# Crate training not working!



## Raffy (Feb 27, 2011)

I have had my vizsla puppy for a week now, he is 10 weeks old and i am looking to crate train him so he will sleep downstairs at night. however when i put him in his crate he cries for hours and it doesnt seem to be getting any better, could anyone give me any advice on techniques that might make him feel more comfortable sleeping on his own?

thank you for any help!


----------



## RubyRoo (Feb 1, 2011)

We got Ruby 8 days ago and been crate training her from day 1. She is 9 wks now. She screamed bloody murder the first 4 nights. You just have to ignore it. A few things I did was cover the crate with a sheet and turned on a sound machine. We tried the evening sound ( sounds like crickets) and it seems to be working. Each night got better with less crying and now we are down to a few wimpers. She sleeps from 10pm-5:30am. I don't want to keep her in too long since she is so young. No accidents in the crate either. 

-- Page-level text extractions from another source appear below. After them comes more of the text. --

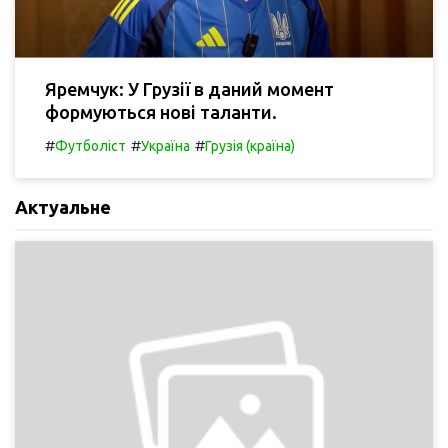
Яремчук: У Грузії в даний момент
формуються нові таланти.
#
#
#
Футболіст
Україна
Грузія (країна)
Актуальне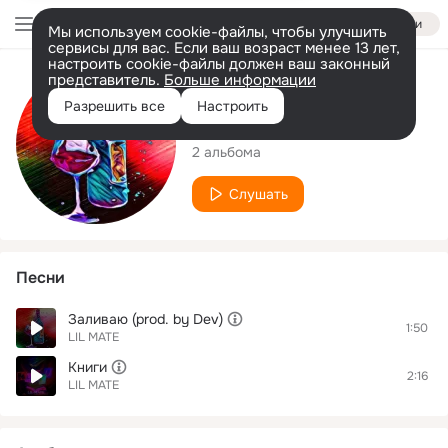
Войти
Мы используем cookie-файлы, чтобы улучшить
сервисы для вас. Если ваш возраст менее 13 лет,
настроить cookie-файлы должен ваш законный
представитель.
Больше информации
Исполнитель
Разрешить все
Настроить
LIL MATE
2 альбома
Слушать
Песни
Заливаю (prod. by Dev)
1:50
LIL MATE
Книги
2:16
LIL MATE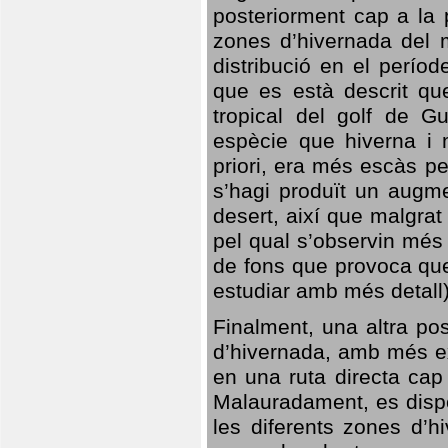
posteriorment cap a la p
zones d’hivernada del m
distribució en el perío
que es està descrit qu
tropical del golf de Gu
espècie que hiverna i m
priori, era més escàs p
s’hagi produït un augme
desert, així que malgra
pel qual s’observin més
de fons que provoca que
estudiar amb més detall)
Finalment, una altra po
d’hivernada, amb més e
en una ruta directa cap
Malauradament, es dispo
les diferents zones d’h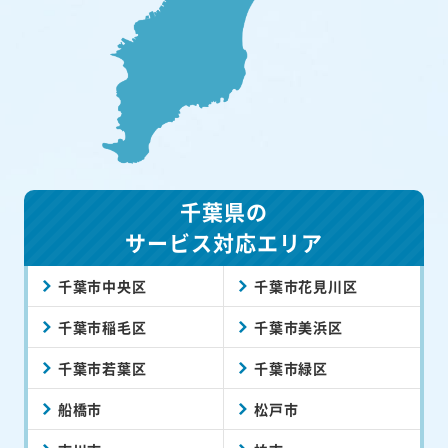
千葉県の
サービス対応エリア
千葉市中央区
千葉市花見川区
千葉市稲毛区
千葉市美浜区
千葉市若葉区
千葉市緑区
船橋市
松戸市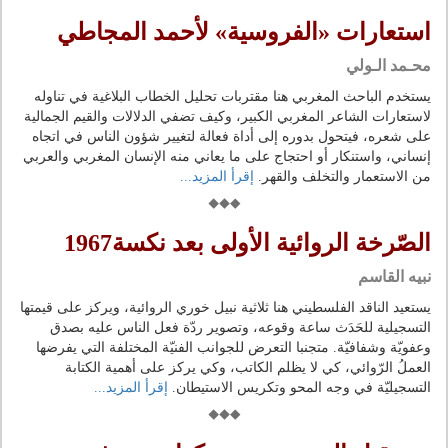
استعارات «الفروسية» لأحمد المجاطي
محـمد الـولي
يستخدم الباحث المغربي هنا مقتربات تحليل الخطاب البلاغية في تناوله
لاستعارات الشاعر المغربي الكبير، وكيف تضفي الدلالات والقيم الجمالية
على شعره، فيتحول بدوره إلى أداة فعالة لتغيير شؤون الناس في اتجاه
إنساني، واستنكار أو احتجاج على ما يعاني منه الإنسان المغربي والعربي
من الاستعمار والتخلف والقهر.
إقرأ المزيد...
الصّرخة الروائية الأولى بعد نكسة1967
نبيه القاسم
يستعيد الناقد الفلسطيني هنا ثلاثية نبيل خوري الروائية، ويركز على قيمتها
التسجيلية للحَدَث ساعة وقوعه، وتصوير ردّة فعل الناس عليه بصدق
وعفويّة وشفافيّة. متجنبا التعرض للجوانب الفنيّة المختلفة التي يفرضها
العملُ الرّوائي، كي لا يظلم الكاتب، وكي يركز على أهمية الكتابة
التسجيليّة في وجه المحو وتكريس الاستيطان.
إقرأ المزيد...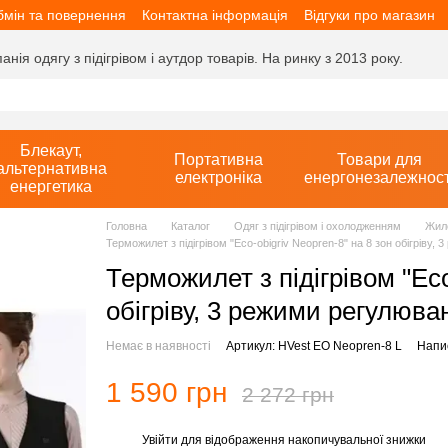
мін та повернення
Контактна інформація
Відгуки про магазин
ія одягу з підігрівом і аутдор товарів. На ринку з 2013 року.
Блекаут,
Портативна
Товари для
альтернативна
електроніка
енергонезалежност
енергетика
Головна
Каталог
Одяг з підігрівом і охолодженням
Жиле
Терможилет з підігрівом "Eco-obigriv Neopren-8" на 8 зон обігріву
Терможилет з підігрівом "Eco
обігріву, 3 режими регулюва
Немає в наявності
Артикул: HVest EO Neopren-8 L
Напис
1 590 грн
2 272 грн
Увійти
для відображення накопичувальної знижки
%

During the day I don't have her in the crate as much and working on it. She still doesn't go in the crate on her own to relax yet. 

Pretty much everyone's advice will be to hang in there. I just posted this same question last week and look how much better it is for me 

Good luck


----------



## Raffy (Feb 27, 2011)

great thanks for the advice! i will give it a go!


----------



## JillandDan (Sep 8, 2010)

Ruby,
That is too funny about the cricket sounds because that is what we found Holley likes. We didn't need it for sleeping. it was when we left her alone for a bit. 
Raffy,
We were in the same situation as you with crying everynight. We didn't get Holley until she was 16 weeks and she was used to sleeping in her crate but her sister was next to her in another crate. We live in an apartment so we were worried about the noise. What worked for us was crating her in our room for a few nights and laying next to the crate until she settled down for the night. The next week we moved her into the living room and still layed there for a few minutes until eventually she didn't fuss anymore. She still won't just go in her crate to relax or anything but she sleeps through the night and no crying when she goes in. 
You will get through it. I promise


----------



## Macaroni (Jan 19, 2011)

Raffy,

We got Mac about a month ago, he's now almost 12 weeks. First two nights were brutal, but since he's been really good. We're down to getting up about once a night for a pee break, but otherwise it's a pretty good sleep from 11pm - 6:30. We have the crate in our bedroom however, which might help. We did this b/c we're on the main floor of a house and we didn't want to disturbed the upstairs neighbour too much.

He's only starting to go into his crate voluntarily. It's just patience and persistence. We feed him in their the majority of the time and at least give him his major treats in their (although allow him to come out w/ it). It's funny to watch. Now whenever we put his sweater on for his walks he runs to his crate to hide (loves walks but hates the initial cold!) And when he had an upset stomach this Sunday morning he went into the crate for comfort until his record breaking BM cleared it up! he also walk in on his own at bedtime and after midnight pee break...so really it's just sticking w/ it.

I'm sure they all regress at some point too...but all cases are different. Just stay as calm as possible and have patience! Best of luck to you!


----------



## Linescreamer (Sep 28, 2010)

It's a phase. Ignore him, he will stop eventually.


----------